Location
- 1701 Dixieland Road Harlingen, Texas 78550 United States

Information
- Type: Public
- Motto: Hawk Pride - A Step Above! No Fear All Faith
- Established: 1993
- School district: Harlingen Consolidated Independent School District
- Superintendent: Dr. Steve Flores
- President: Gerry Fluriet
- Principal: Dr. Fernando Reyes
- Faculty: 110.72 (on an FTE basis)
- Grades: 9-12
- Enrollment: 1,571 (2022-23)
- Student to teacher ratio: 14.19
- Campus type: Closed campus, urban
- Colors: Green and orange
- Athletics conference: District 16-5A Division 1
- Mascot: Hawk
- Rivals: Harlingen High School
- Website: south.hcisd.org

= Harlingen High School South =

Public school in Texas, United States

Harlingen High School South (HHSS) is a public high school located in Harlingen, Texas, United States. It is part of the Harlingen Consolidated Independent School District. It is one of five public high schools in Harlingen. Harlingen High School was the sole high school until 1993 when the Alamo Ninth Grade Academy officially changed to a high school. It opened under the leadership of Principal Guadalupe Nava, who would remain in that role until retiring in 2010, and graduated its first class in 1994, with more than 350 seniors. Dr. Joe Rodriguez served as Principal from 2010 to 2015 and Dr. Fernando Reyes served as Principal from 2015 to 2025.

For the 2024-2025 school year, the school was given an "A" by the Texas Education Agency.

==Athletics==
South is known for its successful baseball and volleyball programs. The Harlingen South Hawks compete in the following sports:

- Baseball
- Basketball
- Cross country
- Football
- Golf
- Soccer
- Softball
- Swimming and diving
- Tennis
- Track and field
- Volleyball

In 2007 South High School's baseball team competed in the 5A State baseball championship.

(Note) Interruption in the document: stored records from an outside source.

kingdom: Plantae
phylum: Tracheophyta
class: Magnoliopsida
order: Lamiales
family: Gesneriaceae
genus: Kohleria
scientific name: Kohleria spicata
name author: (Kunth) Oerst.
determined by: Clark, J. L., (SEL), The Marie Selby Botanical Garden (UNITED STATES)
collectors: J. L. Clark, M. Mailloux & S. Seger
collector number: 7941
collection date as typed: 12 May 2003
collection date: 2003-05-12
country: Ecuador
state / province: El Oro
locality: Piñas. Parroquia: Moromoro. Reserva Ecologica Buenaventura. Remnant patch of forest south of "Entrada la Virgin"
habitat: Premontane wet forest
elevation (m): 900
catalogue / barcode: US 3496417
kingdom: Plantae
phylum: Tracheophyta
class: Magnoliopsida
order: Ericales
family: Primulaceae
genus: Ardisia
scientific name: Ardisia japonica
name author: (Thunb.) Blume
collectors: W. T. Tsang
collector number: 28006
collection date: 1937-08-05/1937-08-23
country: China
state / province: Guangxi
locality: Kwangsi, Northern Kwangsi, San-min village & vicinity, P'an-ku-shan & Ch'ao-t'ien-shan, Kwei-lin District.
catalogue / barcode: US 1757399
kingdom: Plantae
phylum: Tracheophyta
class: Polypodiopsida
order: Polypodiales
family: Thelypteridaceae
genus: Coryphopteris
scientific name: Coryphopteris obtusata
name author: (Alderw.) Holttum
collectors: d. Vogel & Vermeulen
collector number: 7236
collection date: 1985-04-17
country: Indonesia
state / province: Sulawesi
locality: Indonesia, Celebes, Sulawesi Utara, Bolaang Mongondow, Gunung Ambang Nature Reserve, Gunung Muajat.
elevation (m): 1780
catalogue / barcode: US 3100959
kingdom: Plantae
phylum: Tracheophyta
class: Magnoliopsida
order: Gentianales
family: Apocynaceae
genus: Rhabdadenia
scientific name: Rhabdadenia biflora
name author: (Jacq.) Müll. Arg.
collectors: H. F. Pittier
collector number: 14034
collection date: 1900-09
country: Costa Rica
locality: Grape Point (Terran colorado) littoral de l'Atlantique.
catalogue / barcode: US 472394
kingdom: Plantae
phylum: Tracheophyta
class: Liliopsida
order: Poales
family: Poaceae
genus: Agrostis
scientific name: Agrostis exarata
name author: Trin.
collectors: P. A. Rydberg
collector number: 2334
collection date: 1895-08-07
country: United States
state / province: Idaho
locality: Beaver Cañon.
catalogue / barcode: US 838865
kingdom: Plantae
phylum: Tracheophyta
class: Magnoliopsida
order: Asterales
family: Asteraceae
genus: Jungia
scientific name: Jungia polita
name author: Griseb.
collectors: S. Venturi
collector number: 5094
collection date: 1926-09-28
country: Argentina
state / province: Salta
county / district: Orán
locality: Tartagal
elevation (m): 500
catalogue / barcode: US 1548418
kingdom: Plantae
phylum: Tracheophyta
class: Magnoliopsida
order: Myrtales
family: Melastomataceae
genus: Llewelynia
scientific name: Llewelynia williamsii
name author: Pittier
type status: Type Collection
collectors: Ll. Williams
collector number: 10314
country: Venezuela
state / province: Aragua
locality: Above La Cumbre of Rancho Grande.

In 2021, the Hawk football team defeated the Harlingen High School cardinals, for the first time in 14 years, since 2007. The Hawks, under head coach Israel Gonzalez, went undefeated 10-0 in district 32-6A to claim district championship.

==Traditions==
Homecoming week is designated spirit week with each day allowing the students to dress in a certain fashion not normally acceptable by rule (e.i. Western day, Orange out day, etc.). On the Thursday night prior to the game on Friday, the Student Council holds an annual homecoming parade and bonfire. The event starts with a parade down Dixieland Road featuring floats which representatives from participating clubs ride on. The parade is followed by a special homecoming pep rally. The night concludes with the traditional Burning of the "S" by the Harlingen South FFA. A large steel "S" is wrapped in cloth set up in a field near the school and set on fire. The event closely resembles the Burning of the "H" homecoming tradition at crosstown rival Harlingen High School. Harlingen South broke off from Harlingen High in 1993. The Homecoming Dance, sponsored by the Student Council, is held on the Saturday night following the Friday game.